Matz Scheid studiert mit dem Chor bei den neuen Programmen erst einmal ein paar "allgemeine Lieder" ein, bis Manfred Maser die Idee liefert. Dann komponiert er selbst noch ein paar Stücke dazu, und das Ganze wird mit der Geschichte zum Kunstwerk.
Ein wirkliches Lieblingsprogramm habe er nicht, sinniert Scheid. "Ich mag alle Programme." Aber "Dorscht" sei ihm besonders leicht von der Hand gegangen. "Generell mag ich einfach Manfreds Humor sehr", sagt der Chorleiter. "Und diese Mischung aus Tiefsinn und Schenkelklopfern."
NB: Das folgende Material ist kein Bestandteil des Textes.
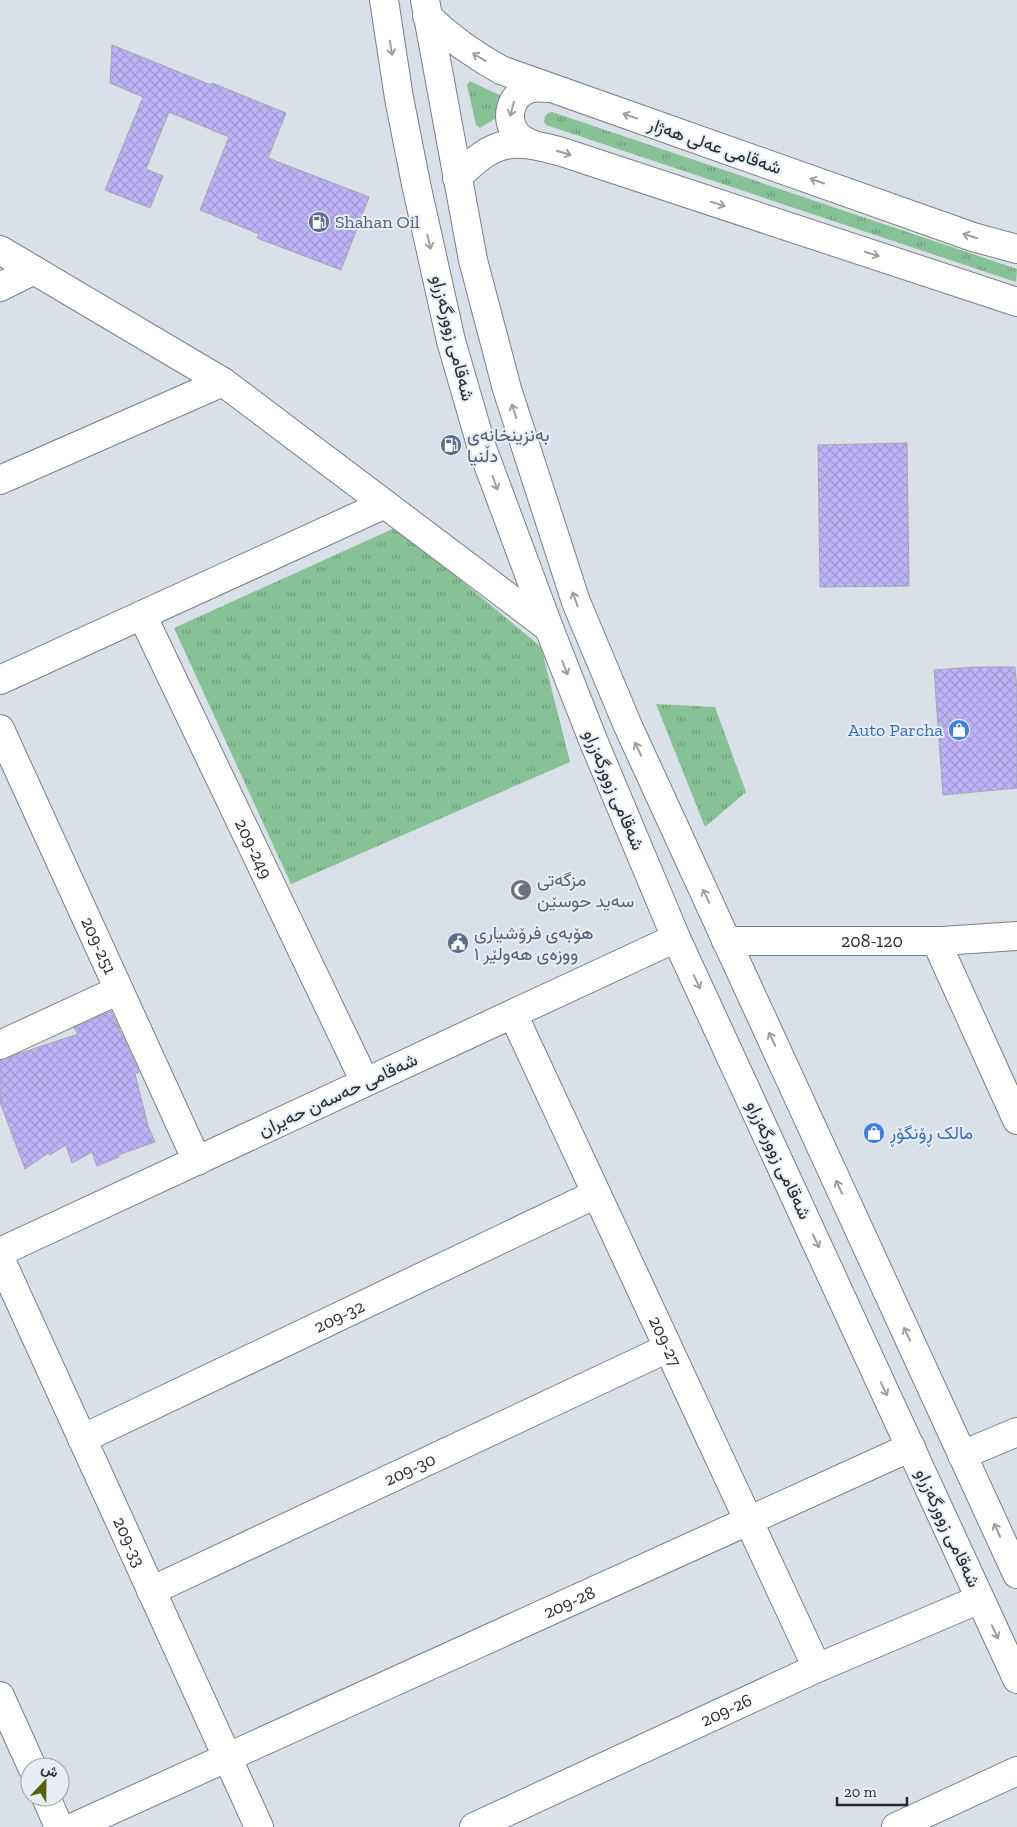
<svg xmlns="http://www.w3.org/2000/svg" width="1017" height="1827" font-family="'Zilla Slab',Vazirmatn,serif">
  <defs>
    <pattern id="grass-tufts" width="24" height="20" patternUnits="userSpaceOnUse" patternTransform="scale(1.25)"><rect width="24" height="20" fill="#86c295"/><path d="M3 7l-1-3M5 7V3M7 7l1-3M15 17l-1-3M17 17v-4M19 17l1-3" fill="none" stroke="#6e9e7a"/></pattern>
    <pattern id="building-cross-hatch" width="8" height="8" patternUnits="userSpaceOnUse" patternTransform="scale(1.25)"><rect width="8" height="8" fill="#beb3f6"/><path d="M0 0l8 8M0 8l8-8" fill="none" stroke="#a39ad3"/></pattern>
  </defs>
  <rect width="100%" height="100%" fill="#dae0e8"/>
  <!-- grass -->
  <path fill="url(#grass-tufts)" d="M 470,81 L 503,97 L 501,115 L 480,128 L 476,125 L 467,85 Z
    M 552,112 L 1017,269 L 1016,282 L 546,125 L 544,122 L 545,116 L 548,113 Z
    M 397,527 L 541,647 L 570,762 L 291,884 L 174,628 Z
    M 656,704 L 715,707 L 746,792 L 705,827 Z"/>
  <!-- building -->
  <path fill="url(#building-cross-hatch)" stroke="#a7a5ae" d="M 112,45 L 211,85 L 212,83 L 286,113 L 268,158 L 369,197 L 341,270 L 257,238 L 259,234 L 200,210 L 229,137 L 169,112 L 146,169 L 163,176 L 150,208 L 105,190 L 143,97 L 110,83 Z
    M 907,443 L 909,586 L 820,587 L 818,445 Z
    M 973,667 L 1015,667 L 1017,689 L 1017,788 L 943,795 L 934,670 Z
    M 111,1011 L 139,1072 L 135,1074 L 148,1126 L 155,1142 L 118,1155 L 119,1157 L 97,1166 L 92,1152 L 72,1163 L 66,1145 L 50,1155 L 48,1153 L 25,1169 L 0,1102 L 0,1060 L 78,1034 L 74,1028 Z"/>
  <g fill="none" stroke-linecap="round" stroke-linejoin="round">
    <!-- minor casing -->
    <g stroke="#797f86" stroke-width="30">
      <g id="minor">
        <path d="M 0,250 L 223,382 L 549,628"/>
        <path d="M 0,287 L 34,270"/>
        <path d="M 0,480 L 223,382"/>
        <path id="s1" d="M 142,615 L 365,1082"/>
        <path d="M 0,680 L 385,504"/>
        <path id="s2" d="M 0,729 L 197,1161"/>
        <path id="s3" d="M 726,941 L 942,941 L 1017,936"/>
        <path d="M 936,941 L 1017,1120"/>
        <path id="s4" d="M 513,1014 L 817,1668"/>
        <path d="M 0,1045 L 119,990"/>
        <path d="M 0,1252 L 676,938"/>
        <path id="s5" d="M 0,1258 L 259,1827"/>
        <path id="s6" d="M 82,1439 L 596,1194"/>
        <path d="M 962,1455 L 1017,1432"/>
        <path id="s7" d="M 151,1591 L 668,1348"/>
        <path d="M 0,1696 L 32,1767"/>
        <path d="M 46,1797 L 59,1827"/>
        <path id="s8" d="M 74,1827 L 911,1447"/>
        <path id="s9" d="M 474,1827 L 817,1668 L 980,1599"/>
        <path d="M 896,1827 L 1017,1771"/>
      </g>
    </g>
    <!-- major casing -->
    <g stroke="#797f86" stroke-width="30">
      <path id="major" d="M 384,0 L 399,98 L 416,184 L 451,341 L 482,448 L 549,628 L 593,740 L 676,938 L 1017,1679
        M 425,0 L 473,260 L 507,389 L 576,602 L 628,726 L 1017,1574
        M 427,16 C 450,38 474,55 501,70 L 973,237 L 1017,249
        M 534,145 C 527,142 521,140 517,135 C 504,119 510,95 529,89 C 536,86 543,88 549,88
        M 457,178 C 495,139 511,138 562,152 L 1017,302"/>
    </g>
    <!-- minor -->
    <use href="#minor" stroke="#fff" stroke-width="28"/>
    <!-- major -->
    <use href="#major" stroke="#fff" stroke-width="28"/>
  </g>
  <!-- one-way arrows -->
  <defs><path id="oneway-shaft" d="M-6 0H5M1.5-3L5.5 0L1.5 3" fill="none" stroke-width="1.6" stroke-linecap="round" stroke-linejoin="round" transform="scale(1.25)"/></defs>
  <g stroke="#9e9fa0">
    <use href="#oneway-shaft" transform="translate(391 48) rotate(80)"/>
    <use href="#oneway-shaft" transform="translate(479 57) rotate(-149)"/>
    <use href="#oneway-shaft" transform="translate(512 109) rotate(105)"/>
    <use href="#oneway-shaft" transform="translate(630 116) rotate(-161)"/>
    <use href="#oneway-shaft" transform="translate(564 153) rotate(17)"/>
    <use href="#oneway-shaft" transform="translate(817 181) rotate(-161)"/>
    <use href="#oneway-shaft" transform="translate(718 204) rotate(18)"/>
    <use href="#oneway-shaft" transform="translate(970 236) rotate(-162)"/>
    <use href="#oneway-shaft" transform="translate(429 242) rotate(77)"/>
    <use href="#oneway-shaft" transform="translate(872 254) rotate(18)"/>
    <use href="#oneway-shaft" transform="translate(514 411) rotate(-108)"/>
    <use href="#oneway-shaft" transform="translate(495 483) rotate(70)"/>
    <use href="#oneway-shaft" transform="translate(575 599) rotate(-110)"/>
    <use href="#oneway-shaft" transform="translate(565 668) rotate(69)"/>
    <use href="#oneway-shaft" transform="translate(638 749) rotate(-115)"/>
    <use href="#oneway-shaft" transform="translate(706 896) rotate(-115)"/>
    <use href="#oneway-shaft" transform="translate(697 982) rotate(65)"/>
    <use href="#oneway-shaft" transform="translate(772 1039) rotate(-115)"/>
    <use href="#oneway-shaft" transform="translate(839 1187) rotate(-115)"/>
    <use href="#oneway-shaft" transform="translate(816 1241) rotate(65)"/>
    <use href="#oneway-shaft" transform="translate(907 1334) rotate(-115)"/>
    <use href="#oneway-shaft" transform="translate(884 1389) rotate(65)"/>
    <use href="#oneway-shaft" transform="translate(997 1530) rotate(-115)"/>
    <use href="#oneway-shaft" transform="translate(995 1632) rotate(65)"/>
  </g>
  <!-- icons -->
  <defs>
    <g id="fuel-disc" transform="scale(1.125)"><circle r="9.5" fill="#5c6f8a" stroke="#e7edf5"/><path d="M-5.5-6h7V0h2V4h1.3V-2.5L3-4.5l.8-.8L6-3V5H2.5V1h-1V6h-7ZM-4.2-4.7v3.2H.2V-4.7Z" fill="#fff"/></g>
    <g id="shop-disc" transform="scale(1.125)"><circle r="9.5" fill="#3f7fe0" stroke="#e7edf5"/><path d="M-5-2.5h2.3a2.7 3.5 0 0 1 5.4 0H5L5.5 6h-11ZM-1.5-2.5h3a1.5 2.3 0 0 0-3 0Z" fill="#fff"/></g>
    <g id="mosque-disc" transform="scale(1.125)"><circle r="9.5" fill="#6b7280" stroke="#e7edf5"/><path d="M3.5-4.9A6 6 0 1 0 3.5 4.9A5 5 0 1 1 3.5-4.9Z" fill="#fff"/></g>
    <g id="civic-disc" transform="scale(1.125)"><circle r="9.5" fill="#5c6f8a" stroke="#e7edf5"/><path d="M-.6-6.5H3V-4.5H.6V-3L4-1V1h2V6H-6V1h2V-1L-.6-3ZM-1.2 2.5V6h2.4V2.5Z" fill="#fff"/></g>
  </defs>
  <g fill-rule="evenodd">
    <use href="#fuel-disc" x="319" y="222"/>
    <use href="#fuel-disc" x="451" y="445"/>
    <use href="#shop-disc" x="959" y="730"/>
    <use href="#mosque-disc" x="521" y="890"/>
    <use href="#civic-disc" x="458" y="943"/>
    <use href="#shop-disc" x="874" y="1133"/>
  </g>
  <g text-anchor="middle" dominant-baseline="central" stroke-width="4" stroke-linejoin="round" paint-order="stroke">
    <!-- street labels -->
    <g font-size="18" fill="#282a2d" stroke="#e7edf5">
      <text transform="translate(715 146) rotate(19)">شەقامی عەلی هەژار</text>
      <text transform="translate(453 338) rotate(76)">شەقامی زوورگەزراو</text>
      <text transform="translate(614 790) rotate(67)">شەقامی زوورگەزراو</text>
      <text stroke="none"><textPath href="#s1" startOffset="259">209-249</textPath></text>
      <text stroke="none"><textPath href="#s3" startOffset="146">208-120</textPath></text>
      <text stroke="none"><textPath href="#s2" startOffset="238">209-251</textPath></text>
      <text transform="translate(338 1095) rotate(-25)">شەقامی حەسەن حەیران</text>
      <text transform="translate(779 1160) rotate(65)">شەقامی زوورگەزراو</text>
      <text stroke="none"><textPath href="#s6" startOffset="285">209-32</textPath></text>
      <text stroke="none"><textPath href="#s4" startOffset="361">209-27</textPath></text>
      <text stroke="none"><textPath href="#s7" startOffset="286">209-30</textPath></text>
      <text transform="translate(948 1528) rotate(65)">شەقامی زوورگەزراو</text>
      <text stroke="none"><textPath href="#s5" startOffset="312">209-33</textPath></text>
      <text stroke="none"><textPath href="#s8" startOffset="544">209-28</textPath></text>
      <text stroke="none"><textPath href="#s9" startOffset="278">209-26</textPath></text>
    </g>
    <!-- service labels -->
    <g font-size="18" fill="#4e5e75" stroke="#e7edf5" text-anchor="start">
      <text x="335" y="222">Shahan Oil</text>
      <text x="467" y="435">بەنزینخانەی<tspan x="467" dy="21">دڵنیا</tspan></text>
      <text x="474" y="933">هۆبەی فرۆشیاری<tspan x="474" dy="21">ووزەی هەولێر ١</tspan></text>
    </g>
    <!-- shop labels -->
    <g font-size="18" fill="#366cbe" stroke="#e7edf5" text-anchor="end">
      <text x="943" y="730">Auto Parcha</text>
      <text x="890" y="1133" text-anchor="start">مالک ڕۆنگۆڕ</text>
    </g>
    <!-- worship labels -->
    <g font-size="18" fill="#5b616d" stroke="#e7edf5" text-anchor="start">
      <text x="537" y="880">مزگەتی<tspan x="537" dy="21">سەید حوسێن</tspan></text>
    </g>
  </g>
  <!-- north arrow -->
  <g transform="translate(45 1782) rotate(22)"><circle r="24" fill="#e7edf5" stroke="#9b9fa5"/>
  <path d="M0-4L9 19L0 12L-9 19Z" fill="#586100"/>
  <text y="-8" font-size="14" font-weight="bold" text-anchor="middle" fill="#282a2d">ش</text>
  </g>
  <!-- scale -->
  <path d="M837 1797v8h70v-8" fill="none" stroke="#282a2d" stroke-width="2.5"/>
  <text x="844" y="1797" font-size="15" fill="#282a2d" stroke="#e7edf5" stroke-width="4" paint-order="stroke">20 m</text>
</svg>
Manchmal muss er sich das Lachen auf der Bühne verkneifen. Wie bei dem Satz: "Leck’s am Arsch, en Bembel." Oft erwarte man etwas Mystisches und dann komme plötzlich etwas Frivoles, meint Scheid schmunzelnd.

Der erste Auftritt des OSC, der sich damals noch "Strandgut" nannte, im Jahr 1990. Foto: Dorn
Der Stolz auf das Erreichte und die Freude an diesem Chor sind Scheid deutlich anzumerken. Auch dass die Sänger schon als Veranstalter zu mehreren "Saasemer Folk- und Shanty-Festivals" – das erste fand 2001 statt – eingeladen haben, ist für ihn etwas Besonderes. Zumal dadurch auch Freundschaften mit anderen Sängern und Bands entstanden seien. Mit einigen von ihnen gibt es ein Wiedersehen, wenn der OSC vom 11. bis 13. Oktober samt musikalischen Gästen sein Jubiläum feiert.
Im kommenden Jahr soll es dann noch ein paar "Dorscht"-Auftritte geben. Und vielleicht ein "Best of"-Programm. Das steht aber noch nicht fest. Denn jetzt wird erst mal gefeiert – und auf abenteuerliche Seefahrten zurückgeblickt.